抜粋文:
******************************

筆者は大学院で法学を専攻とする大学院1年生です。学問の性質上,統計の知識を必要とすることはまずありませんが,自身の興味から学習を開始しました。
勉強開始は,大学院1年生の夏休みでした。したがって,一日中勉強に時間を充てることができました。
勉強開始時点では,大学レベルの統計の知識はほとんどゼロでした。学部の1年生の時に,教養科目の統計学を履修しましたが,その時の知識はきれいに抜け落ちていました。したがって,ほぼ一から勉強しなおしました。
ちなみに,このことはわりと想定外でした…
2 独学勉強・費用をかけない学習
筆者はもともと学部の時に一度勉強していたので,「2級くらい楽勝だ」くらいの思いで勉強を開始していたので,はじめから費用はかけないつもりでした。後々,それが間違いだと気づいたものの,もう方針転換もできませんでした。そういう経緯もあって,WebサイトやYouTubeを中心に勉強するスタイルで学習を進めていきました。
3 学習教材と進め方
ここからは,具体的な学習方法の説明に入ります。ステップ1からステップ4まで使用した教材を列挙しましたが,必ずしもこの順番で進めていったわけではありませんのでご了承ください。
ステップ1 YouTube 「統計チャンネル」
YouTubeのチャンネルである「統計チャンネル」は,私が勉強し始めて最初に見つけた教材です。
当時,独学で途方に暮れていた私は感動しました。
回帰分析など,「線形モデル分析」の分野は取り扱っていませんが,推定・検定など2級の重要論点が網羅的に解説してあります。
もちろん,すべて無料で見ることができます。
やはり,本で読むだけでなく,人が解説してくれているのを見ると,新しい知識の習得に対する抵抗感がぐっと下がります。

******************************

課題一覧:
1 - 統計の独学に関する抜粋文において、筆者が勉強を始めて最初に見つけた教材は何ですか。
2 - 統計の独学に関する抜粋文の最後の文を受けて、その続きを書き継いでください。

検討対象データ:

******************************

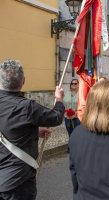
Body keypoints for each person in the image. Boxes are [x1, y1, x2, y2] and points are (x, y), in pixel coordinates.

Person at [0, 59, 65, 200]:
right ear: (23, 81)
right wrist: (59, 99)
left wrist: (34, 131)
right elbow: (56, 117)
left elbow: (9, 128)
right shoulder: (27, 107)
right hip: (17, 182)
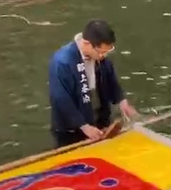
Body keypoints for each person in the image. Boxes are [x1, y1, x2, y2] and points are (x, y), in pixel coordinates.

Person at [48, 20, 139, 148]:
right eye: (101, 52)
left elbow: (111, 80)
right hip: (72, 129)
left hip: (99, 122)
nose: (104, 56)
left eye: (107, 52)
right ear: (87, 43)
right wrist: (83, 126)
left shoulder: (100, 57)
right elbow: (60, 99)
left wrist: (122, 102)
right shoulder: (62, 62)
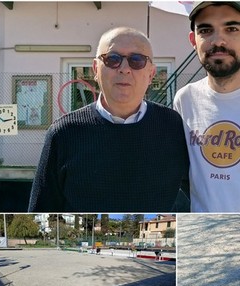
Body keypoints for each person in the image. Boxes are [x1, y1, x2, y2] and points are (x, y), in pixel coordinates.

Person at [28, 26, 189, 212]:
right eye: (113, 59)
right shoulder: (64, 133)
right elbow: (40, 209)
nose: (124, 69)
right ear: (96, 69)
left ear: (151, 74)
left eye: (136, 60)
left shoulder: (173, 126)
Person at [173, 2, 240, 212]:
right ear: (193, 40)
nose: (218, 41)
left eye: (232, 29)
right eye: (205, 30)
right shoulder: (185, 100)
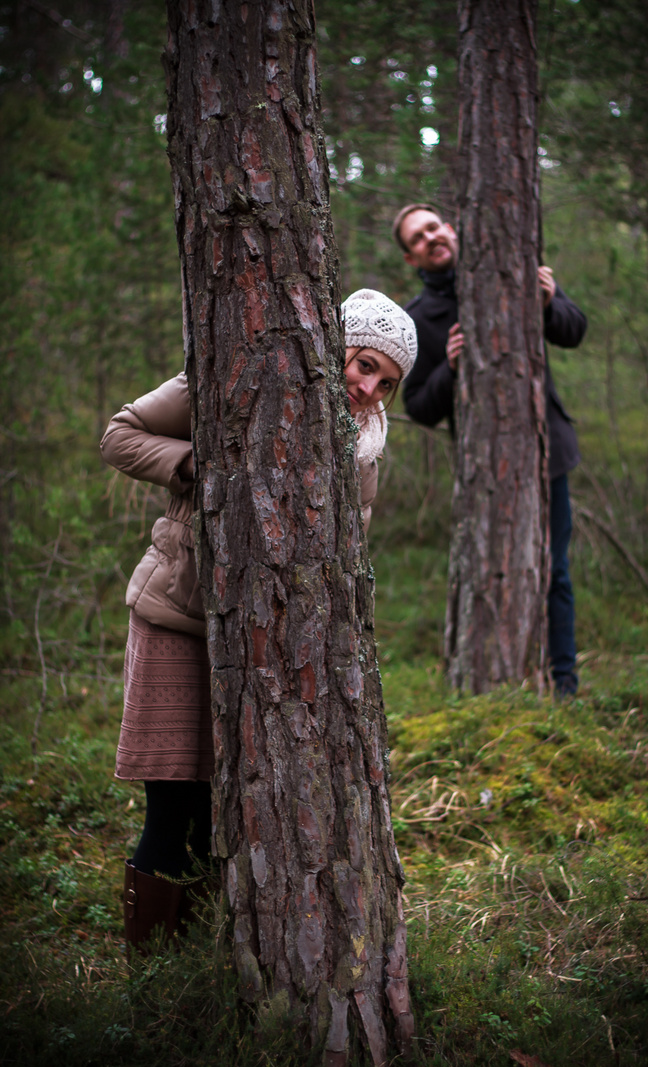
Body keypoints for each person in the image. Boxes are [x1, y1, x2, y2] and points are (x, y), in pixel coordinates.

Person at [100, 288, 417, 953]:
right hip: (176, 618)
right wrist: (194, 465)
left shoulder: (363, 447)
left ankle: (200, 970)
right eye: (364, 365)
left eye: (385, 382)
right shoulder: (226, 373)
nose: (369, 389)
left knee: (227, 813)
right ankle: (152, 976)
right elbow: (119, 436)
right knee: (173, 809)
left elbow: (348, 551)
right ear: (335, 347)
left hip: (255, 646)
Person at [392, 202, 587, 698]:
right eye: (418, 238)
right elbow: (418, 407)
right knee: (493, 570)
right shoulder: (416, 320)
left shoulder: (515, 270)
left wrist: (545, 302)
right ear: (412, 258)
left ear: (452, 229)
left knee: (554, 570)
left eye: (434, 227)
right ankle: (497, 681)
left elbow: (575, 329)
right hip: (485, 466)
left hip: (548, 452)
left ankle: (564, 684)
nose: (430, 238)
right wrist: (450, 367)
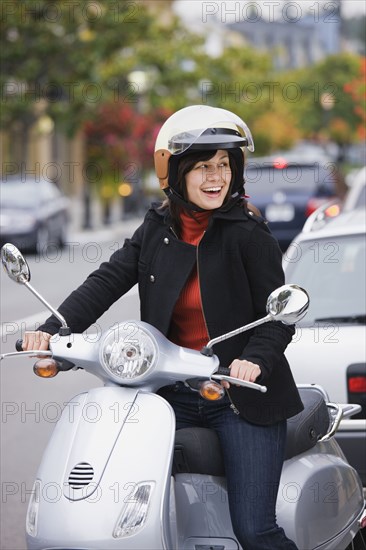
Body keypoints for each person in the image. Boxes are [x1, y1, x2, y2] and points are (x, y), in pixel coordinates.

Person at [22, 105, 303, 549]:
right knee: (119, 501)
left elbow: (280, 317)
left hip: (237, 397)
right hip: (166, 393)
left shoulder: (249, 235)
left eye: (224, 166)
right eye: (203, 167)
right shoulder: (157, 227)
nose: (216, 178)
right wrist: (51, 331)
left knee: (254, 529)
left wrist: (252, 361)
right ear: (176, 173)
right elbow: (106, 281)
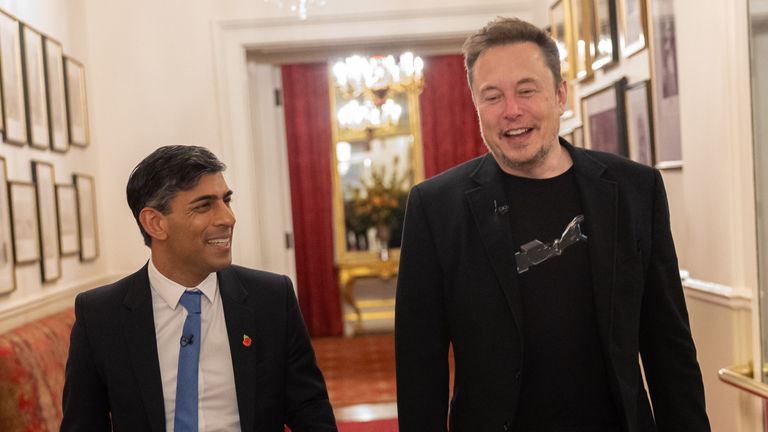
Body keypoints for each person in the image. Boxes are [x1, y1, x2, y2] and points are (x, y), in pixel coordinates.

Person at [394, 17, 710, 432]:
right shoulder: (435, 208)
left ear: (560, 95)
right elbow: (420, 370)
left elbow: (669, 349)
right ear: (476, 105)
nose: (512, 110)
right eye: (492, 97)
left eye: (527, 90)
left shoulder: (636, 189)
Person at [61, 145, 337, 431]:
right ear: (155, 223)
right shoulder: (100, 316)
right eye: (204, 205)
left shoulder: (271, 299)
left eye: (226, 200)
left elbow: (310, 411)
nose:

******************************

項目別解答:
1 - YouTubeのチャンネル「統計チャンネル」です。

2 -
動画の特徴
・第1回~第50回まで50本の動画
・1本あたりの時間は10~20分程度
・動画の流れは,<論点の説明→設例→確認問題>の流れが多い印象
・全体的に解説が丁寧で,定理の証明や公式の導出もしてくれる
・難易度も,2級に十分対応可能
使い方
<インプット>
新しい論点に入るときに,一番最初に見るのがこの動画でした。
全体像把握,わかっていないところのあぶり出しに使いました。特に,私の場合は,「こんな論点,あったっけ」みたいな思い出しもここでできました。
ただし,いわゆるテスト用の練習問題などはなく,具体的な練習は「ステップ2」で行いました。
ステップ2 Webサイト 「統計WEB」
次にご紹介するのは,インターネットサイトの「統計WEB」です。
こちらは,統計検定2級の範囲をほぼすべて網羅されており,2級対策はこれだけ見れば問題ないレベルで解説が充実しています。もはや,テキストはいらないといっても過言ではありません。
さらに,各論点に「練習問題」もついており,その解説も丁寧です。2級の対策がこのサイトだけで完結するほどのクオリティーです。
ネットでの評判もいいみたいです。私も,このサイトには大変お世話になりました。なお,(信じられないですが)このボリュームの教材をすべて無料で見ることができます。
使い方
<インプット><アウトプット>
・エクセルでまとめ
統計検定2級の学習範囲は多岐にわたり,学習ボリュームが多いので,自分がどこを勉強したのかを分かりやすくするために,進捗表をエクセルで作って管理しました。
表を作ってからも,勉強範囲が終わるたびにチェックしにいかないといけないので面倒でしたが,学習の進捗度合いが明瞭になるのでやってよかったと思います。
また,論点ごとに重要度を星0~3に分けていきました。全く重要でないものから☆0,☆1,・・・で、超重要なものが☆3といった感じです。
重要度はあくまで自分の主観とはいえ,やはり全体の中で重要な点が見えてきていいと思いました。また,星を付ける作業自体が,その内容を把握していないとできないので,勉強のやる気向上や気分転換にも少しは役立ちました。
・練習問題
統計WEBは「練習問題」が非常にいいので,ここで問題を解きまくりました。特に,推定・検定の重要度の高い論点の問題は,3回くらい解いていると思います。
ステップ3 テキスト 「統計学基礎」
次は,テキストです。統計検定の公式テキストが出ていたので,それを使用しました。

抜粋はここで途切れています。